2.     Principle of causation

(a)  The principle of causation is related to the relationship between the tortious act and the injury; hence there must be a linked connection between the breach of duty and the injury suffered.

(b)  Hence, the injured patient must show proof of causation to show that he or she is in a disadvantaged position.

(c)  In this case, the Plaintiff must prove on the balance that the First Defendant had breached his duty as a doctor that caused the injuries to the baby due to his failure to apply McRoberts manoeuvre and supra-pubic pressure on the mother.

(d)  Based on the legal test of causation, the Court of Appeal had referred to the judgement of the Supreme Court of Canada in Clements v Clements 2012 SCC 32.  The judgement in the case emphasised the exception to the basic rule of proving the balance of probabilities through a ‘but for’ test, in which the courts have accepted that the Plaintiff may be able to establish the basis of ‘material contribution to the risk of injury’ without showing factual ‘but for’ causation.

(e)  Hence, by applying this to the present case, the Court of Appeal decided that the causation can be established by referring to the testimony of the experts.

(f)    The learned trial judge had referred to the Royal College of Obstetricians and Gynaecologists Guideline No 42 on shoulder dystocia (RCOG Guideline) upon PW1, a retired obstetrician and gynaecologist and the Plaintiff’s expert witness.

(g)  The RCOG Guideline states that McRobert’s manoeuvree is the most effective practice with reported success rates as high as 90%.  It has a minimum complication rate and should be used first during childbirth.

(h)  The Court of Appeal found that the present case had established the causation element.  The learned trial judge’s decision was right to conclude that the First Defendant failed to apply McRobert’s position and supra-pubic pressure, leading to the Plaintiff’s injuries.

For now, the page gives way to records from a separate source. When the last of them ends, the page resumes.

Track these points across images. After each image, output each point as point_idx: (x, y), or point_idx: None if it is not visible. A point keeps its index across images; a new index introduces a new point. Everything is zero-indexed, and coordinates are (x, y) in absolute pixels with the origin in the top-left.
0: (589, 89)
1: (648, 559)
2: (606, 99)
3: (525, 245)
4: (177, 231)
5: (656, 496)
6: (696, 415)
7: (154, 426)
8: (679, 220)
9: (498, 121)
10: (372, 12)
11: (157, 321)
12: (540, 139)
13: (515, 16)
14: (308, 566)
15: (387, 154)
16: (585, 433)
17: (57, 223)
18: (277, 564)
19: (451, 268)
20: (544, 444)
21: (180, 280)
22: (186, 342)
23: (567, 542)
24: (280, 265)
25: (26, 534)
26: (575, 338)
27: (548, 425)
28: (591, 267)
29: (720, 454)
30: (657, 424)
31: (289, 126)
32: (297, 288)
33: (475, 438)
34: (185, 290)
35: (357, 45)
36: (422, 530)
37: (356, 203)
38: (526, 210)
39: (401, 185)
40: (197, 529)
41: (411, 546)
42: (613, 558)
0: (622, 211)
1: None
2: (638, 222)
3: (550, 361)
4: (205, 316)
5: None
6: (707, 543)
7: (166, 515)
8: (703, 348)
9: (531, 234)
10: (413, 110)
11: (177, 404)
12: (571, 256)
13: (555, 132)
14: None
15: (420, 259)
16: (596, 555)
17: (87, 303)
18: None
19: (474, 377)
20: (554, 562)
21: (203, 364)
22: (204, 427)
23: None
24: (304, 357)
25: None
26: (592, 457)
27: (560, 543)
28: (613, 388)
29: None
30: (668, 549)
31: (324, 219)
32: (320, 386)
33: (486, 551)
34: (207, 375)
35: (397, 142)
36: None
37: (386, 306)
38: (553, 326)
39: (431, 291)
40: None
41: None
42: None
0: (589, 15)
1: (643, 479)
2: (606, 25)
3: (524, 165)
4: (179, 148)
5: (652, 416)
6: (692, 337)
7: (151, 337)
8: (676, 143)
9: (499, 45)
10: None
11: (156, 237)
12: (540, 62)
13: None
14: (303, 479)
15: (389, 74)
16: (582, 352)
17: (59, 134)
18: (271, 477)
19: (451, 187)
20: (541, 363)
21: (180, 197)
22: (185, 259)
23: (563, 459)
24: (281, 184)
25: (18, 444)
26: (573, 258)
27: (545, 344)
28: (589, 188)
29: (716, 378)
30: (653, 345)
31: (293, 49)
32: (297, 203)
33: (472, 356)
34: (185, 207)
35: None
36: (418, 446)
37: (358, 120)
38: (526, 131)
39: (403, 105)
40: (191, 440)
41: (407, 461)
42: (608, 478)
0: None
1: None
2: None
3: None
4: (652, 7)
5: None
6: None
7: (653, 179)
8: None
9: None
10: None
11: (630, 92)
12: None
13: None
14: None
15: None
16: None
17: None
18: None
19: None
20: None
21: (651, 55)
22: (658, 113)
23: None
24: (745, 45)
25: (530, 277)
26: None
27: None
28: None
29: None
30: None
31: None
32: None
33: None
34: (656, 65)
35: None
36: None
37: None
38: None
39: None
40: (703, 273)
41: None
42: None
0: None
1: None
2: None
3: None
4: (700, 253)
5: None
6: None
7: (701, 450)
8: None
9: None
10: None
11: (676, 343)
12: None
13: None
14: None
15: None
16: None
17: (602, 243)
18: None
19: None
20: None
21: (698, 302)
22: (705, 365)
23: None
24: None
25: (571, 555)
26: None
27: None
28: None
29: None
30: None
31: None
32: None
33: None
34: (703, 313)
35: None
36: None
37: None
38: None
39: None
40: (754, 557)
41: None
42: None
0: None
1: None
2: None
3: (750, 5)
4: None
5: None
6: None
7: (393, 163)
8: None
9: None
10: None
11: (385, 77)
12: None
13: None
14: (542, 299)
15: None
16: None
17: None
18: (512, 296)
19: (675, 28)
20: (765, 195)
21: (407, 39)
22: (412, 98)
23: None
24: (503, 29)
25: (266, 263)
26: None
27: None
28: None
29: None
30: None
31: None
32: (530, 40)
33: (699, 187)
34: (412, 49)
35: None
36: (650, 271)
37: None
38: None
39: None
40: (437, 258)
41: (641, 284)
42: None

3.     Vicarious liability of the hospital

(a)  There is no other evidence to prove the hospital’s vicarious liability except the First Defendant worked as an obstetrician and gynaecologist at the hospital.

4.     Quantum of damages

(a)  The Court of Appeal dismissed the hospital claims against the parent on the outstanding charges incurred during and after delivery or paediatric charges.

(b)  The Court of Appeal found that the awards regarding the quantum of damages of RM 30, 467.85 decided by the trial court were reasonable.  In fact, the mother is the primary patient, and the husband is the guarantor who is the parent of the baby.

Decision The Court of Appeal dismissed all the appeals accordingly and there was no order as to costs.
Key Take Away 1.     The doctor as a medical practitioner must exercise high standard duty of care to prevent any harm and injuries towards the patient.

2.     The failure of a doctor to meet the standard of care requirement will result in a breach of duty and negligence to the patient.  In such a case, such patient might made a claim against the doctor and the health facility organisation such as the hospital.

3.     However, to succeed in that claim against the health facility organisation, one must prove that such organisation is vicariously liable.